(Dataset excerpts)

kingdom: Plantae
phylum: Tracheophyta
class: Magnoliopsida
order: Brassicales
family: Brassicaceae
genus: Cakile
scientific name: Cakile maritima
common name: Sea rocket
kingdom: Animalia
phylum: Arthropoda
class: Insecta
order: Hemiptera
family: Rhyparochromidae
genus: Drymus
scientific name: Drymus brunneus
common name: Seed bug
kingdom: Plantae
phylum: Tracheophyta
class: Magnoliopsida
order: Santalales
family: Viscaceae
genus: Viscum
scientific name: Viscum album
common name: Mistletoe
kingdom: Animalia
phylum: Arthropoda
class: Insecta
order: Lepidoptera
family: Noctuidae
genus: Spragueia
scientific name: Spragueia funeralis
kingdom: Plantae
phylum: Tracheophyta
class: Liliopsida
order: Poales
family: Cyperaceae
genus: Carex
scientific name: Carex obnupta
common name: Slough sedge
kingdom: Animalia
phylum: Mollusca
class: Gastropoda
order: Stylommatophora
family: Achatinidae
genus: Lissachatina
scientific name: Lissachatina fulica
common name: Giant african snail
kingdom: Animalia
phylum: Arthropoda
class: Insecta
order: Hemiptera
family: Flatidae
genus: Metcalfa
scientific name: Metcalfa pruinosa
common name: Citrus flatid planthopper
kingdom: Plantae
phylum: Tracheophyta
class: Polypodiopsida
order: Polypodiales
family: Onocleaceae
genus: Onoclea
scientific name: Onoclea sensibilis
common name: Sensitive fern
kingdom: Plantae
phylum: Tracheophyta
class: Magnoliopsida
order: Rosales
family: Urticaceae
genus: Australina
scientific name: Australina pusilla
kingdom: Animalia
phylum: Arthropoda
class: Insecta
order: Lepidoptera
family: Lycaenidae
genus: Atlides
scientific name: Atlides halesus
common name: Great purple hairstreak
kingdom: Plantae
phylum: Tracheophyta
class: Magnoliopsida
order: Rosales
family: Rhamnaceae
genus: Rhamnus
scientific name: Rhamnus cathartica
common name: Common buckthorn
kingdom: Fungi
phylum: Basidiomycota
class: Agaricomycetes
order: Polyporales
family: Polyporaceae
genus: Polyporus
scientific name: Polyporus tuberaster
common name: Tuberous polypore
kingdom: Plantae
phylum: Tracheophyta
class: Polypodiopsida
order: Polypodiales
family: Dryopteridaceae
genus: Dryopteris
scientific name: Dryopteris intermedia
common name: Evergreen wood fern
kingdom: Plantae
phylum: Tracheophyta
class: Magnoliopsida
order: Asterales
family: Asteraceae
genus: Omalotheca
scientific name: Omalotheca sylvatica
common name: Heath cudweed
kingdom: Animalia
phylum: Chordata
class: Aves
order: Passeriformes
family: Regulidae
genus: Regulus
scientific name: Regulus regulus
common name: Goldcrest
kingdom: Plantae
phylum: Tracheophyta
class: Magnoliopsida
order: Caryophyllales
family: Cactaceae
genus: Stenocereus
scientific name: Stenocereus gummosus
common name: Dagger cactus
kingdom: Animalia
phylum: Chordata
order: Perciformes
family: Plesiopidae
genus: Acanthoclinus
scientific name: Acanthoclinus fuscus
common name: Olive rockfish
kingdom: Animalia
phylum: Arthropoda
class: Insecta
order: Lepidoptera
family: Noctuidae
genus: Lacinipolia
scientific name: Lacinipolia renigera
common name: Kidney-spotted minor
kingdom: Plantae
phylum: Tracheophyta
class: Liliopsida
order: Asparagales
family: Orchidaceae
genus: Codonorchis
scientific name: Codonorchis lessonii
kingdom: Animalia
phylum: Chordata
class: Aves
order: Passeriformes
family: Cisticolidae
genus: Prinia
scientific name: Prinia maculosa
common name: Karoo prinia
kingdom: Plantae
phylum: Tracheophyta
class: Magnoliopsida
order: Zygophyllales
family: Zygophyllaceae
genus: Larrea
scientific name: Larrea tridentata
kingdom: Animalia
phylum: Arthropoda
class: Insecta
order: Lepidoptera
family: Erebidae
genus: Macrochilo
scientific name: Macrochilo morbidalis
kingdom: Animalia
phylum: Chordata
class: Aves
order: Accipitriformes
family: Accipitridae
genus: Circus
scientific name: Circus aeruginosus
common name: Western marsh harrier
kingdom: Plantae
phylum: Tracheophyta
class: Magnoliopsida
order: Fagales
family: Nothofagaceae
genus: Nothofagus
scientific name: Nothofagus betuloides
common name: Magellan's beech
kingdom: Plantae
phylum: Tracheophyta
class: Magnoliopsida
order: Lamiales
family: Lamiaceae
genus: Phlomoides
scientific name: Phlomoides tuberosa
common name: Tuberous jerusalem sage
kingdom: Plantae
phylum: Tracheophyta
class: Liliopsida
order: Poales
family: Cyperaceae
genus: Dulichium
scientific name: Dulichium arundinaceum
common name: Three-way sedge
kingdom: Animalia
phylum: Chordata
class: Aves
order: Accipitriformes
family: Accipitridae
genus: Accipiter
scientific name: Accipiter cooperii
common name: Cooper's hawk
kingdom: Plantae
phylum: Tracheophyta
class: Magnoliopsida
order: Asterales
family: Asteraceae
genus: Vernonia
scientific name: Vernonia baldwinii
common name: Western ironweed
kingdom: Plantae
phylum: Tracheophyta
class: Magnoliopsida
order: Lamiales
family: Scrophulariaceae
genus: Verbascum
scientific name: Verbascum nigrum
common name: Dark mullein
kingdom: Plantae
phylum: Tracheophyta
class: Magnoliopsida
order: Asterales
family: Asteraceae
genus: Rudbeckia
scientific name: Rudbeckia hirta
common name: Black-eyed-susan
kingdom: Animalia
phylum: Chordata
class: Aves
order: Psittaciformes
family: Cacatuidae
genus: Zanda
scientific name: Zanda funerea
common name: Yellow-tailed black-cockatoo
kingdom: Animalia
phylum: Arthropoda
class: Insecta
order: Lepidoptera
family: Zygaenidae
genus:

**GOAL**.
Update the material by replacing every "common name" with "vernacular name" and leaving everything else the same.

**EXERCISE RESPONSE**.
kingdom: Plantae
phylum: Tracheophyta
class: Magnoliopsida
order: Brassicales
family: Brassicaceae
genus: Cakile
scientific name: Cakile maritima
vernacular name: Sea rocket
kingdom: Animalia
phylum: Arthropoda
class: Insecta
order: Hemiptera
family: Rhyparochromidae
genus: Drymus
scientific name: Drymus brunneus
vernacular name: Seed bug
kingdom: Plantae
phylum: Tracheophyta
class: Magnoliopsida
order: Santalales
family: Viscaceae
genus: Viscum
scientific name: Viscum album
vernacular name: Mistletoe
kingdom: Animalia
phylum: Arthropoda
class: Insecta
order: Lepidoptera
family: Noctuidae
genus: Spragueia
scientific name: Spragueia funeralis
kingdom: Plantae
phylum: Tracheophyta
class: Liliopsida
order: Poales
family: Cyperaceae
genus: Carex
scientific name: Carex obnupta
vernacular name: Slough sedge
kingdom: Animalia
phylum: Mollusca
class: Gastropoda
order: Stylommatophora
family: Achatinidae
genus: Lissachatina
scientific name: Lissachatina fulica
vernacular name: Giant african snail
kingdom: Animalia
phylum: Arthropoda
class: Insecta
order: Hemiptera
family: Flatidae
genus: Metcalfa
scientific name: Metcalfa pruinosa
vernacular name: Citrus flatid planthopper
kingdom: Plantae
phylum: Tracheophyta
class: Polypodiopsida
order: Polypodiales
family: Onocleaceae
genus: Onoclea
scientific name: Onoclea sensibilis
vernacular name: Sensitive fern
kingdom: Plantae
phylum: Tracheophyta
class: Magnoliopsida
order: Rosales
family: Urticaceae
genus: Australina
scientific name: Australina pusilla
kingdom: Animalia
phylum: Arthropoda
class: Insecta
order: Lepidoptera
family: Lycaenidae
genus: Atlides
scientific name: Atlides halesus
vernacular name: Great purple hairstreak
kingdom: Plantae
phylum: Tracheophyta
class: Magnoliopsida
order: Rosales
family: Rhamnaceae
genus: Rhamnus
scientific name: Rhamnus cathartica
vernacular name: Common buckthorn
kingdom: Fungi
phylum: Basidiomycota
class: Agaricomycetes
order: Polyporales
family: Polyporaceae
genus: Polyporus
scientific name: Polyporus tuberaster
vernacular name: Tuberous polypore
kingdom: Plantae
phylum: Tracheophyta
class: Polypodiopsida
order: Polypodiales
family: Dryopteridaceae
genus: Dryopteris
scientific name: Dryopteris intermedia
vernacular name: Evergreen wood fern
kingdom: Plantae
phylum: Tracheophyta
class: Magnoliopsida
order: Asterales
family: Asteraceae
genus: Omalotheca
scientific name: Omalotheca sylvatica
vernacular name: Heath cudweed
kingdom: Animalia
phylum: Chordata
class: Aves
order: Passeriformes
family: Regulidae
genus: Regulus
scientific name: Regulus regulus
vernacular name: Goldcrest
kingdom: Plantae
phylum: Tracheophyta
class: Magnoliopsida
order: Caryophyllales
family: Cactaceae
genus: Stenocereus
scientific name: Stenocereus gummosus
vernacular name: Dagger cactus
kingdom: Animalia
phylum: Chordata
order: Perciformes
family: Plesiopidae
genus: Acanthoclinus
scientific name: Acanthoclinus fuscus
vernacular name: Olive rockfish
kingdom: Animalia
phylum: Arthropoda
class: Insecta
order: Lepidoptera
family: Noctuidae
genus: Lacinipolia
scientific name: Lacinipolia renigera
vernacular name: Kidney-spotted minor
kingdom: Plantae
phylum: Tracheophyta
class: Liliopsida
order: Asparagales
family: Orchidaceae
genus: Codonorchis
scientific name: Codonorchis lessonii
kingdom: Animalia
phylum: Chordata
class: Aves
order: Passeriformes
family: Cisticolidae
genus: Prinia
scientific name: Prinia maculosa
vernacular name: Karoo prinia
kingdom: Plantae
phylum: Tracheophyta
class: Magnoliopsida
order: Zygophyllales
family: Zygophyllaceae
genus: Larrea
scientific name: Larrea tridentata
kingdom: Animalia
phylum: Arthropoda
class: Insecta
order: Lepidoptera
family: Erebidae
genus: Macrochilo
scientific name: Macrochilo morbidalis
kingdom: Animalia
phylum: Chordata
class: Aves
order: Accipitriformes
family: Accipitridae
genus: Circus
scientific name: Circus aeruginosus
vernacular name: Western marsh harrier
kingdom: Plantae
phylum: Tracheophyta
class: Magnoliopsida
order: Fagales
family: Nothofagaceae
genus: Nothofagus
scientific name: Nothofagus betuloides
vernacular name: Magellan's beech
kingdom: Plantae
phylum: Tracheophyta
class: Magnoliopsida
order: Lamiales
family: Lamiaceae
genus: Phlomoides
scientific name: Phlomoides tuberosa
vernacular name: Tuberous jerusalem sage
kingdom: Plantae
phylum: Tracheophyta
class: Liliopsida
order: Poales
family: Cyperaceae
genus: Dulichium
scientific name: Dulichium arundinaceum
vernacular name: Three-way sedge
kingdom: Animalia
phylum: Chordata
class: Aves
order: Accipitriformes
family: Accipitridae
genus: Accipiter
scientific name: Accipiter cooperii
vernacular name: Cooper's hawk
kingdom: Plantae
phylum: Tracheophyta
class: Magnoliopsida
order: Asterales
family: Asteraceae
genus: Vernonia
scientific name: Vernonia baldwinii
vernacular name: Western ironweed
kingdom: Plantae
phylum: Tracheophyta
class: Magnoliopsida
order: Lamiales
family: Scrophulariaceae
genus: Verbascum
scientific name: Verbascum nigrum
vernacular name: Dark mullein
kingdom: Plantae
phylum: Tracheophyta
class: Magnoliopsida
order: Asterales
family: Asteraceae
genus: Rudbeckia
scientific name: Rudbeckia hirta
vernacular name: Black-eyed-susan
kingdom: Animalia
phylum: Chordata
class: Aves
order: Psittaciformes
family: Cacatuidae
genus: Zanda
scientific name: Zanda funerea
vernacular name: Yellow-tailed black-cockatoo
kingdom: Animalia
phylum: Arthropoda
class: Insecta
order: Lepidoptera
family: Zygaenidae
genus:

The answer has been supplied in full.